The Cleveland-based chapter of the Council on American Islamic Relations said earlier this month that Standard Parking Co., a group contracted by the city to handle parking operations, prohibits cab drivers from leaving their vehicles while they wait in line to pick up arrivals at the airport.
The policy also bans prayer in the taxi queue and prohibits other cab drivers from advancing vehicles in the taxi line for the praying driver.
If seen praying, they will be in violation of the policy and could be banned from picking up fares.
It seems there are two issues here: prayer, and traffic management. Keeping cabbies from leaving vehicles is fine if needed to keep traffic moving smoothly, even if that does not permit Somalis to pray in the manner to which they have become accustomed.

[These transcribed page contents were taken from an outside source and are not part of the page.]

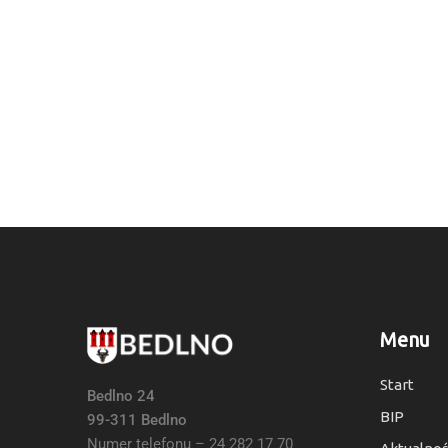
Menu
Start
Bedlno 24
BIP
99-311 Bedlno
Numer telefonu – 24 282 17 70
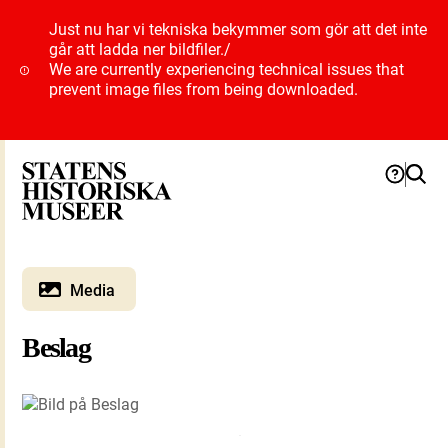
Just nu har vi tekniska bekymmer som gör att det inte
går att ladda ner bildfiler.
/
We are currently experiencing technical issues that
prevent image files from being downloaded.
Media
Beslag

And of course that would also apply to cabbies leaving their own cabs to cover for their praying colleagues, though that might be a point for compromise. But banning prayer in the taxi queue is simply anti-religious. Yes, it’s a “private company” doing so, but it’s a company which has been given a city monopoly, so by extension, this is a church-state issue. How can you ban somebody from praying in their own cab? Perhaps the way to handle this is for CAIR to fund a lawsuit by the cabbies against Standard Parking. That should back them down.

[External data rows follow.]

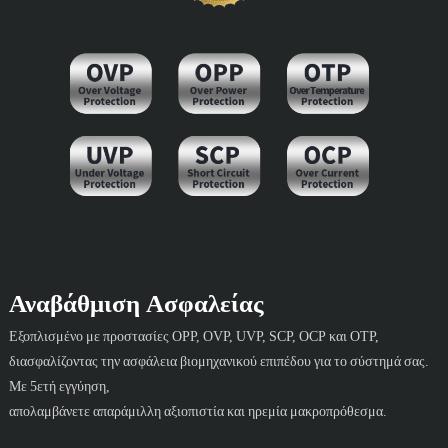
Αναβάθμιση Ασφαλείας
Εξοπλισμένο με προστασίες OPP, OVP, UVP, SCP, OCP και OTP,
διασφαλίζοντας την ασφάλεια βιομηχανικού επιπέδου για το σύστημά σας.
Με 5ετή εγγύηση,
απολαμβάνετε απαράμιλλη αξιοπιστία και ηρεμία μακροπρόθεσμα.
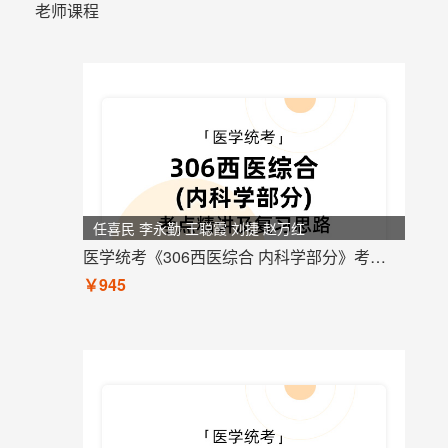
老师课程
任喜民 李永勤 王聪霞 刘捷 赵万红
医学统考《306西医综合 内科学部分》考点精讲及复习思路
￥945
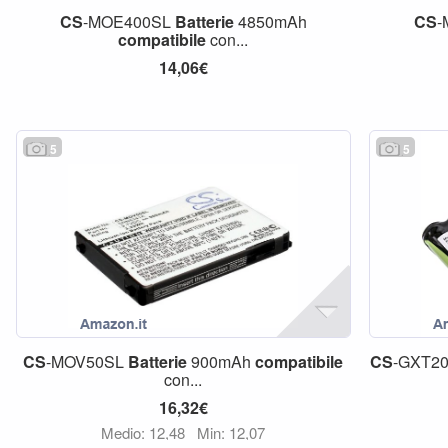
CS
-MOE400SL
Batterie
4850mAh
CS
-
compatibile
con...
14,06€
5
5
CS
-MOV50SL
Batterie
900mAh
compatibile
CS
-GXT2
con...
16,32€
Medio: 12,48
Min: 12,07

The comments on this piece are interesting. What I want to know of these legal Somali immigrants is this: how many of you paid your own way here, how many were funded by private charity, and how many were imported here as refugees by the US government? I’ve got no problem with the first 2 classes of people. But I highly doubt the wisdom of government schlepping a mess of Muslims into the country.
And I like that “religious advocacy group” label… would that apply to most evangelistic associations?